* **Job**:
Exactly as written, set down the lines from the top of the entries through the line bearing "### **Projects**", with every picture left out.

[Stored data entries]

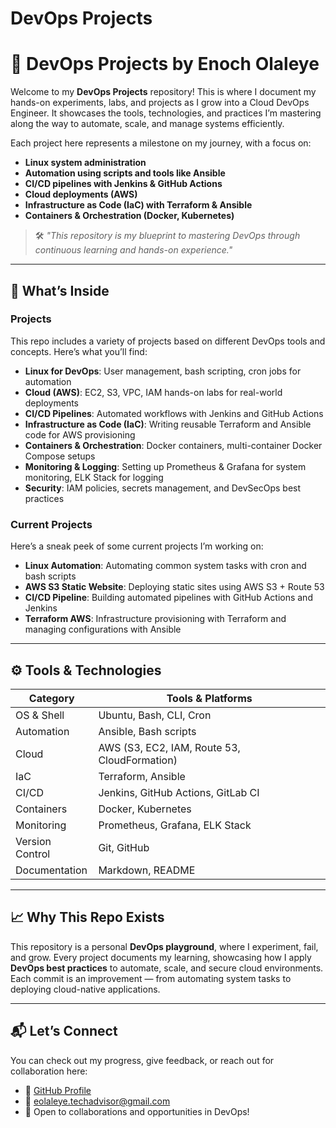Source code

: # DevOps Projects

# 🚀 **DevOps Projects by Enoch Olaleye**

Welcome to my **DevOps Projects** repository! This is where I document my hands-on experiments, labs, and projects as I grow into a Cloud DevOps Engineer. It showcases the tools, technologies, and practices I’m mastering along the way to automate, scale, and manage systems efficiently.

Each project here represents a milestone on my journey, with a focus on:
- **Linux system administration**
- **Automation using scripts and tools like Ansible**
- **CI/CD pipelines with Jenkins & GitHub Actions**
- **Cloud deployments (AWS)** 
- **Infrastructure as Code (IaC) with Terraform & Ansible**
- **Containers & Orchestration (Docker, Kubernetes)**

> 🛠️ _"This repository is my blueprint to mastering DevOps through continuous learning and hands-on experience."_

---

## 📝 **What’s Inside**

### **Projects**
This repo includes a variety of projects based on different DevOps tools and concepts. Here’s what you’ll find:
- **Linux for DevOps**: User management, bash scripting, cron jobs for automation
- **Cloud (AWS)**: EC2, S3, VPC, IAM hands-on labs for real-world deployments
- **CI/CD Pipelines**: Automated workflows with Jenkins and GitHub Actions
- **Infrastructure as Code (IaC)**: Writing reusable Terraform and Ansible code for AWS provisioning
- **Containers & Orchestration**: Docker containers, multi-container Docker Compose setups
- **Monitoring & Logging**: Setting up Prometheus & Grafana for system monitoring, ELK Stack for logging
- **Security**: IAM policies, secrets management, and DevSecOps best practices

### **Current Projects**
Here’s a sneak peek of some current projects I’m working on:
- **Linux Automation**: Automating common system tasks with cron and bash scripts
- **AWS S3 Static Website**: Deploying static sites using AWS S3 + Route 53
- **CI/CD Pipeline**: Building automated pipelines with GitHub Actions and Jenkins
- **Terraform AWS**: Infrastructure provisioning with Terraform and managing configurations with Ansible

---

## ⚙️ **Tools & Technologies**

| Category             | Tools & Platforms                                    |
|----------------------|------------------------------------------------------|
| OS & Shell           | Ubuntu, Bash, CLI, Cron                              |
| Automation           | Ansible, Bash scripts                                |
| Cloud                | AWS (S3, EC2, IAM, Route 53, CloudFormation)         |
| IaC                  | Terraform, Ansible                                   |
| CI/CD                | Jenkins, GitHub Actions, GitLab CI                   |
| Containers           | Docker, Kubernetes                                   |
| Monitoring           | Prometheus, Grafana, ELK Stack                       |
| Version Control      | Git, GitHub                                           |
| Documentation        | Markdown, README                                     |

---

## 📈 **Why This Repo Exists**

This repository is a personal **DevOps playground**, where I experiment, fail, and grow. Every project documents my learning, showcasing how I apply **DevOps best practices** to automate, scale, and secure cloud environments. Each commit is an improvement — from automating system tasks to deploying cloud-native applications.

---

## 📬 **Let’s Connect**

You can check out my progress, give feedback, or reach out for collaboration here:

- 🔗 [GitHub Profile](https://github.com/enocholaleye)
- 📧 eolaleye.techadvisor@gmail.com
- 💼 Open to collaborations and opportunities in DevOps!

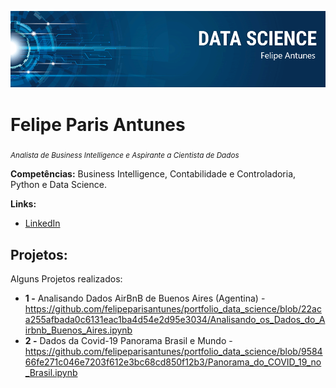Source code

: <p align="center">
  <img src="banner.png" >
</p>

# Felipe Paris Antunes
<sub>*Analista de Business Intelligence e Aspirante a Cientista de Dados*</sub>

**Competências:** Business Intelligence, Contabilidade e Controladoria, Python e Data Science.

**Links:**
* [LinkedIn](https://www.linkedin.com/in/felipe-paris-antunes-896a79197/)

## Projetos:
Alguns Projetos realizados:

* **1 -** Analisando Dados AirBnB de Buenos Aires (Agentina) -https://github.com/felipeparisantunes/portfolio_data_science/blob/22aca255afbada0c6131eac1ba4d54e2d95e3034/Analisando_os_Dados_do_Airbnb_Buenos_Aires.ipynb
* **2 -** Dados da Covid-19 Panorama Brasil e Mundo -
https://github.com/felipeparisantunes/portfolio_data_science/blob/958466fe271c046e7203f612e3bc68cd850f12b3/Panorama_do_COVID_19_no_Brasil.ipynb






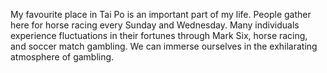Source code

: My favourite place in Tai Po is an important part of my life. People gather here for horse racing every Sunday and Wednesday. Many individuals experience fluctuations in their fortunes through Mark Six, horse racing, and soccer match gambling. We can immerse ourselves in the exhilarating atmosphere of gambling.
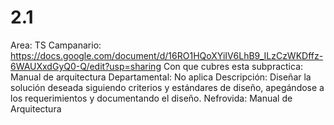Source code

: # 2.1

Area: TS
Campanario: https://docs.google.com/document/d/16RO1HQoXYiIV6LhB9_ILzCzWKDffz-6WAUXxdGyQ0-Q/edit?usp=sharing
Con que cubres esta subpractica: Manual de arquitectura
Departamental: No aplica
Descripción: Diseñar la solución deseada siguiendo criterios y estándares de diseño, apegándose a los requerimientos y documentando el diseño.
Nefrovida: Manual de Arquitectura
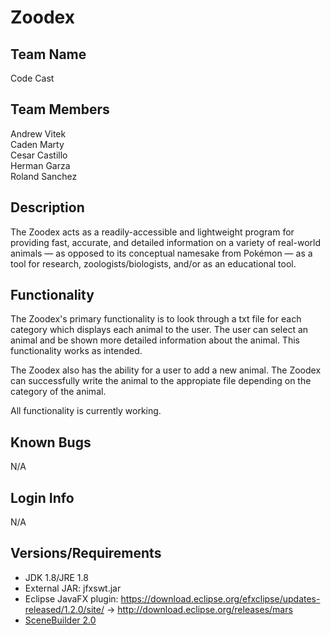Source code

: # Zoodex

## Team Name

Code Cast

## Team Members

Andrew Vitek\
Caden Marty\
Cesar Castillo\
Herman Garza\
Roland Sanchez

## Description

The Zoodex acts as a readily-accessible and lightweight program for providing fast, accurate, and detailed information on a variety of real-world animals — as opposed to its conceptual namesake from Pokémon — as a tool for research, zoologists/biologists, and/or as an educational tool.

## Functionality

The Zoodex's primary functionality is to look through a txt file for each category which displays each animal to the user. The user can select an animal and be shown more detailed information about the animal. This functionality works as intended.

The Zoodex also has the ability for a user to add a new animal. The Zoodex can successfully write the animal to the appropiate file depending on the category of the animal.

All functionality is currently working.

## Known Bugs

N/A

## Login Info

N/A

## Versions/Requirements

- JDK 1.8/JRE 1.8
- External JAR: jfxswt.jar
- Eclipse 
JavaFX plugin: https://download.eclipse.org/efxclipse/updates-released/1.2.0/site/ -> http://download.eclipse.org/releases/mars
- [SceneBuilder 2.0]( https://www.oracle.com/java/technologies/javafxscenebuilder-1x-archive-downloads.html)
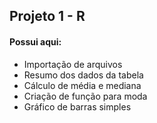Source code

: ## Projeto 1 - R

#### Possui aqui:
* Importação de arquivos
* Resumo dos dados da tabela
* Cálculo de média e mediana
* Criação de função para moda
* Gráfico de barras simples
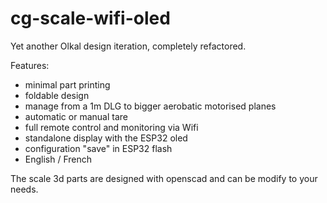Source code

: # cg-scale-wifi-oled

Yet another Olkal design iteration, completely refactored.

Features:

- minimal part printing
- foldable design
- manage from a 1m DLG to bigger aerobatic motorised planes
- automatic or manual tare
- full remote control and monitoring via Wifi
- standalone display with the ESP32 oled
- configuration "save" in ESP32 flash
- English / French

The scale 3d parts are designed with openscad and can be modify to your needs.

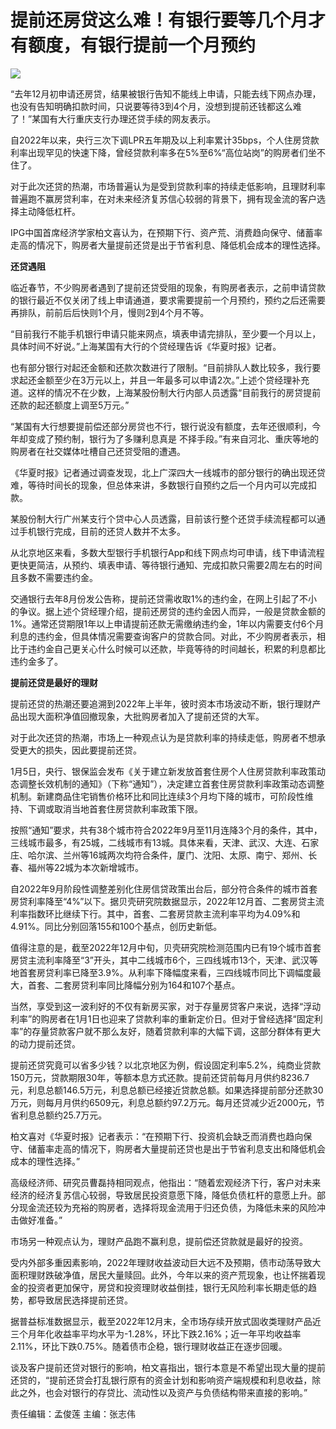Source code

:# 提前还房贷这么难！有银行要等几个月才有额度，有银行提前一个月预约

![](https://inews.gtimg.com/newsapp_bt/0/15614340260/1000)

“去年12月初申请还房贷，结果被银行告知不能线上申请，只能去线下网点办理，也没有告知明确扣款时间，只说要等待3到4个月，没想到提前还钱都这么难了！”某国有大行重庆支行办理还贷手续的网友表示。

自2022年以来，央行三次下调LPR五年期及以上利率累计35bps，个人住房贷款利率出现罕见的快速下降，曾经贷款利率多在5%至6%“高位站岗”的购房者们坐不住了。

对于此次还贷的热潮，市场普遍认为是受到贷款利率的持续走低影响，且理财利率普遍跑不赢房贷利率，在对未来经济复苏信心较弱的背景下，拥有现金流的客户选择主动降低杠杆。

IPG中国首席经济学家柏文喜认为，在预期下行、资产荒、消费趋向保守、储蓄率走高的情况下，购房者大量提前还贷是出于节省利息、降低机会成本的理性选择。

**还贷遇阻**

临近春节，不少购房者遇到了提前还贷受阻的现象，有购房者表示，之前申请贷款的银行最近不仅关闭了线上申请通道，要求需要提前一个月预约，预约之后还需要再排队，前前后后快则1个月，慢则2到4个月不等。

“目前我行不能手机银行申请只能来网点，填表申请完排队，至少要一个月以上，具体时间不好说。”上海某国有大行的个贷经理告诉《华夏时报》记者。

也有部分银行对起还金额和还款次数进行了限制。“目前排队人数比较多，我行要求起还金额至少在3万元以上，并且一年最多可以申请2次。”上述个贷经理补充道。这样的情况不在少数，上海某股份制大行内部人员透露“目前我行的房贷提前还款的起还额度上调至5万元。”

“某国有大行想要提前偿还部分房贷也不行，银行说没有额度，去年还很顺利，今年却变成了预约制，银行为了多赚利息真是
不择手段。”有来自河北、重庆等地的购房者在社交媒体吐槽自己还贷受阻的遭遇。

《华夏时报》记者通过调查发现，北上广深四大一线城市的部分银行的确出现还贷难，等待时间长的现象，但总体来讲，多数银行自预约之后一个月内可以完成扣款。

某股份制大行广州某支行个贷中心人员透露，目前该行整个还贷手续流程都可以通过手机银行完成，目前的还贷人数并不太多。

从北京地区来看，多数大型银行手机银行App和线下网点均可申请，线下申请流程更快更简洁，从预约、填表申请、等待银行通知、完成扣款只需要2周左右的时间且多数不需要违约金。

交通银行去年8月份发公告称，提前还贷需收取1%的违约金，在网上引起了不小的争议。据上述个贷经理介绍，提前还房贷的违约金因人而异，一般是贷款金额的1%。通常还贷期限1年以上申请提前还款无需缴纳违约金，1年以内需要支付6个月利息的违约金，但具体情况需要查询客户的贷款合同。对此，不少购房者表示，相比于违约金自己更关心什么时候可以还款，毕竟等待的时间越长，积累的利息都比违约金多了。

**提前还贷是最好的理财**

提前还贷的热潮还要追溯到2022年上半年，彼时资本市场波动不断，银行理财产品出现大面积净值回撤现象，大批购房者加入了提前还贷的大军。

对于此次还贷的热潮，市场上一种观点认为是贷款利率的持续走低，购房者不想承受更大的损失，因此要提前还贷。

1月5日，央行、银保监会发布《关于建立新发放首套住房个人住房贷款利率政策动态调整长效机制的通知》（下称“通知”），决定建立首套住房贷款利率政策动态调整机制。新建商品住宅销售价格环比和同比连续3个月均下降的城市，可阶段性维持、下调或取消当地首套住房贷款利率政策下限。

按照“通知”要求，共有38个城市符合2022年9月至11月连降3个月的条件，其中，三线城市最多，有25城，二线城市有13城。具体来看，天津、武汉、大连、石家庄、哈尔滨、兰州等16城两次均符合条件，厦门、沈阳、太原、南宁、郑州、长春、福州等22城为本次新增城市。

自2022年9月阶段性调整差别化住房信贷政策出台后，部分符合条件的城市首套房贷利率降至“4%”以下。据贝壳研究院数据显示，2022年12月首、二套房贷主流利率指数环比继续下行。其中，首套、二套房贷款主流利率平均为4.09%和4.91%。同比分别回落155和100个基点，创历史新低。

值得注意的是，截至2022年12月中旬，贝壳研究院检测范围内已有19个城市首套房贷主流利率降至“3”开头，其中二线城市6个，三四线城市13个，天津、武汉等地首套房贷利率已降至3.9%。从利率下降幅度来看，三四线城市同比下调幅度最大，首套、二套房贷利率同比降幅分别为164和107个基点。

当然，享受到这一波利好的不仅有新房买家，对于存量房贷客户来说，选择“浮动利率”的购房者在1月1日也迎来了贷款利率的重新定价日。但对于曾经选择“固定利率”的存量贷款客户就不那么友好，随着贷款利率的大幅下调，这部分群体有更大的动力提前还贷。

提前还贷究竟可以省多少钱？以北京地区为例，假设固定利率5.2%，纯商业贷款150万元，贷款期限30年，等额本息方式还款。提前还贷前每月月供约8236.7元，利息总额146.5万元，利息总额已经接近贷款总额。如果选择提前部分还款30万元，则每月月供约6509元，利息总额约97.2万元。每月还贷减少近2000元，节省利息总额约25.7万元。

柏文喜对《华夏时报》记者表示：“在预期下行、投资机会缺乏而消费也趋向保守、储蓄率走高的情况下，购房者大量提前还贷也是出于节省利息支出和降低机会成本的理性选择。”

高级经济师、研究员曹磊持相同观点，他指出：“随着宏观经济下行，客户对未来经济的经济复苏信心较弱，导致居民投资意愿下降，降低负债杠杆的意愿上升。部分现金流还较为充裕的购房者，选择将现金流用于归还负债，为降低未来的风险冲击做好准备。”

市场另一种观点认为，理财产品跑不赢利息，提前偿还贷款就是最好的投资。

受内外部多重因素影响，2022年理财收益波动巨大远不及预期，债市动荡导致大面积理财跌破净值，居民大量赎回。此外，今年以来的资产荒现象，也让怀揣着现金的投资者更加保守，房贷和投资理财收益倒挂，银行无风险利率长期走低的趋势，都导致居民选择提前还贷。

据普益标准数据显示，截至2022年12月末，全市场存续开放式固收类理财产品近三个月年化收益率平均水平为-1.28%，环比下跌2.16%；近一年平均收益率2.11%，环比下跌0.75%。随着债市企稳，银行理财收益正在逐步回暖。

谈及客户提前还贷对银行的影响，柏文喜指出，银行本意是不希望出现大量的提前还贷的，“提前还贷会打乱银行原有的资金计划和影响资产端规模和利息收益，除此之外，也会对银行的存贷比、流动性以及资产与负债结构带来直接的影响。”

责任编辑：孟俊莲 主编：张志伟

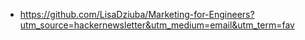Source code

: - https://github.com/LisaDziuba/Marketing-for-Engineers?utm_source=hackernewsletter&utm_medium=email&utm_term=fav
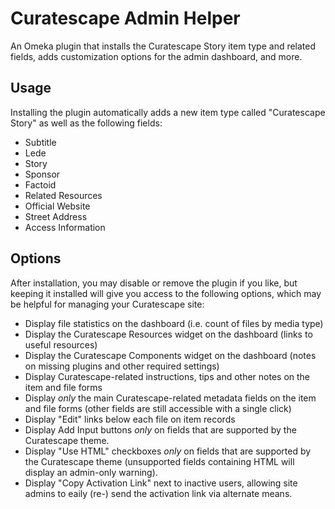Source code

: # Curatescape Admin Helper

An Omeka plugin that installs the Curatescape Story item type and related fields, adds customization options for the admin dashboard, and more.

## Usage

Installing the plugin automatically adds a new item type called "Curatescape Story" as well as the following fields:

- Subtitle
- Lede
- Story
- Sponsor
- Factoid
- Related Resources
- Official Website
- Street Address
- Access Information

## Options

After installation, you may disable or remove the plugin if you like, but keeping it installed will give you access to the following options, which may be helpful for managing your Curatescape site:

- Display file statistics on the dashboard (i.e. count of files by media type)
- Display the Curatescape Resources widget on the dashboard (links to useful resources)
- Display the Curatescape Components widget on the dashboard (notes on missing plugins and other required settings)
- Display Curatescape-related instructions, tips and other notes on the item and file forms
- Display _only_ the main Curatescape-related metadata fields on the item and file forms (other fields are still accessible with a single click)
- Display "Edit" links below each file on item records
- Display Add Input buttons _only_ on fields that are supported by the Curatescape theme.
- Display "Use HTML" checkboxes _only_ on fields that are supported by the Curatescape theme (unsupported fields containing HTML will display an admin-only warning).
- Display "Copy Activation Link" next to inactive users, allowing site admins to eaily (re-) send the activation link via alternate means.
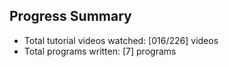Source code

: ## Progress Summary

- Total tutorial videos watched: [016/226] videos
- Total programs written: [7] programs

* **Solution to this task**:
Source code

: # DevOps Projects

# 🚀 **DevOps Projects by Enoch Olaleye**

Welcome to my **DevOps Projects** repository! This is where I document my hands-on experiments, labs, and projects as I grow into a Cloud DevOps Engineer. It showcases the tools, technologies, and practices I’m mastering along the way to automate, scale, and manage systems efficiently.

Each project here represents a milestone on my journey, with a focus on:
- **Linux system administration**
- **Automation using scripts and tools like Ansible**
- **CI/CD pipelines with Jenkins & GitHub Actions**
- **Cloud deployments (AWS)** 
- **Infrastructure as Code (IaC) with Terraform & Ansible**
- **Containers & Orchestration (Docker, Kubernetes)**

> 🛠️ _"This repository is my blueprint to mastering DevOps through continuous learning and hands-on experience."_

---

## 📝 **What’s Inside**

### **Projects**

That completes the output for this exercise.